A hunting buddy, Josh Lanier, has a blog titled “Wildcat Creek Journal.” In it, he makes a statement about fishing that applies equally to places I hunt.

“There is just something about fishing (or hunting) in those hard-to-get-to places that intrigues me. I have often found that the rougher it is to bushwhack your way through, the greater the chances there will be a good payoff for your efforts.”

Recovering deer in this type of environment is always difficult. Often, after field dressing, it results in dragging deer through mud, water and muck. Then comes getting to highway transportation and a trip to the processor.

Lanier shared a conversation about hunting in the mountains of South Carolina’s Jocassee Gorges. He had hunted unsuccessfully in an area, but the fourth trip yielded a fat, 4-point buck with his recurve bow. He was deep into the rugged mountain terrain.

Often, good deer-hunting areas can be reached with the help of a canoe or kayak; the mobility of such vessels and the ability to use a climbing stand can help get you into the right spot. (Picture by L. Woodrow Ross)

“After an extensive search through the laurel and brush, I was able to recover the deer,” he said. “That is when the real work began. Bringing something as heavy as a deer out of a thick ravine is hard work and calls for a lot of pulling, lifting and dragging. I have often found that any measurable amount of success in the outdoors comes with a price.”

Trials and rewards

Deer are at home in thick, hard-to-reach places. Getting in there with them gives hunters a chance for a nice reward. (Picture by L. Woodrow Ross)

Trailing bow-shot deer in difficult places often results in hours of bending and crawling through dense foliage and trailing until blood sign disappears. Then, a grid search is often necessary to locate the quarry. It is amazing how difficult it can be in dense foliage to find a deer that has traveled less than 100 yards.

These hunts are very demanding, the best and the worst of conditions. It lends itself to bowhunting but can be equally effective for those who hunt with firearms. It is an exciting challenge that nature presents. When we accept that challenge and succeed, against all odds, it is very rewarding.


Definitely not a walk in the park

A typical day hunting in “rough” deer country involves getting up in the early in the morning and driving to your destination. Next may come launching a canoe and paddling to an area in the dark, disembarking and bushwhacking for some distance, or a long walk in hip boots or waders.

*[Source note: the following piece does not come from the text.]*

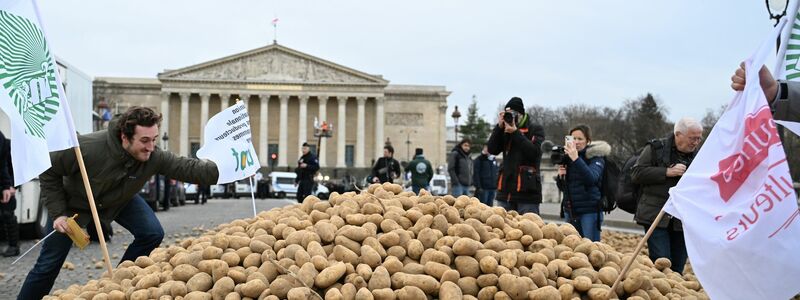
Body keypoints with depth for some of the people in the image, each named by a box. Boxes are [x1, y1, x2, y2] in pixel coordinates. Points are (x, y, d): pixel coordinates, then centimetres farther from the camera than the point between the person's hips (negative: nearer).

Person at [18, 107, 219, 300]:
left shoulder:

You may cross a beaver dam before finally locating and climbing your selected tree. Next, you might screw hooks into the tree for a backpack with your necessary gear. Then, you sit and wait for the deer. Each rustle of a leaf, ripple of the water or errant sound speeds up the heartbeat. As dawn begins to glow in the east, every stump or log takes on the shape of a deer, but staring intently, they soon change into a part of the landscape.

Getting off the beaten path often involves hunting in some difficult areas, but that makes success even sweeter. (Picture by L. Woodrow Ross)

If you have chosen wisely, the site will soon be visited by an elusive whitetail. It is always amazing to look away for a moment, then look back and see a deer standing in plain sight. No sound betrays their presence, and their coming has a mysterious quality that never gets old.

This is a critical time requiring extreme caution. The drawing of a bow or lifting of a firearm requires motion, and this can draw the deer’s attention. The best scenario is to wait for the deer to focus its attention away from your location. A favorite tactic of Ryan Gill, a bowhunter and author, is to allow the deer to slightly pass your stand. Its attention is focused on where it’s headed, not where it’s been. Increasing the difficulty of  success, Gill often hunts from ground level.

With good luck, you reach full draw, undetected. At the moment of release — if the arrow hits a vital spot — you have a good chance for success. Unfortunately, arrows kill from blood loss, and this is not often instantaneous. What this means to the archery hunter is that the recovery may be difficult and time-consuming. This is especially true in dense vegetation, and it makes success even more sweet.